This repository contains code and examples to demonstrate how to extract job entities (Job Title, Company Name, Job Location, Job Description, Required Skills, Education Requirements, Job Type, Salary) from job postings using a pre-trained RoBERTa NER model. The goal is to show how to train and use a RoBERTa NER model to extract job entities from job postings and highlight them in a Jupyter notebook.
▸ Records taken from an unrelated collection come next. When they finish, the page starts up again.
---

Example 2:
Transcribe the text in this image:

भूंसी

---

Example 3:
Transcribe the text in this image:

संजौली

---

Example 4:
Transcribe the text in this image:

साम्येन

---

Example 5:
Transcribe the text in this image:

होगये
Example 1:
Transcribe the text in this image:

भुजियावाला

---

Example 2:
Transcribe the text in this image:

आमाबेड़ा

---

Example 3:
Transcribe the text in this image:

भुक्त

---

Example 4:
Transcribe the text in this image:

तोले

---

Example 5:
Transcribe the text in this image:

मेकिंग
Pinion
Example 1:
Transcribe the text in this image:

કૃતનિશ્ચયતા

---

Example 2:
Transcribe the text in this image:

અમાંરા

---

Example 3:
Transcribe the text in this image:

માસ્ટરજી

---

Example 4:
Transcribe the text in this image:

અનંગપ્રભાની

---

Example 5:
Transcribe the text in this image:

To get started, you can clone this repository to your local machine:
git clone https://github.com/justojavier00/JobNER.git
Then, navigate to the cloned directory:
cd JobNER
To run the code in this repository, you will need to install the following dependencies:
- Python 3.6+
- Jupyter Notebook
- PyTorch
- Transformers
- Pandas
- Numpy
You can install these dependencies using pip:
pip install jupyter torch transformers pandas numpy
To use this repository, you can follow the steps outlined in the Jupyter notebooks located in the notebooks/
folder:
-
01_data_preparation.ipynb
: This notebook shows how to prepare your job posting data for training the RoBERTa NER model. -
02_fine_tuning_roberta.ipynb
: This notebook shows how to fine-tune the pre-trained RoBERTa model on your labeled job posting data. -
03_predict_entities.ipynb
: This notebook shows how to use the fine-tuned RoBERTa model to extract job entities from job postings and highlight them in a Jupyter notebook.
You can also modify the code in these notebooks and the data/
folder to fit your specific use case and data.
The data/
folder contains a small dataset of simulated job postings generated from GPT-3.5. You can use this data to train and test the RoBERTa NER model. The data is provided in both CSV and JSON formats.
The models/
folder contains a pre-trained RoBERTa NER model and a fine-tuned RoBERTa NER model. You can use these models to extract job entities from job postings.
This repository is licensed under the MIT License. See the LICENSE file for details.
- The pre-trained RoBERTa model used in this repository is provided by the Hugging Face Transformers library: https://github.com/huggingface/transformers
- The simulated job postings were generated using GPT-3.5.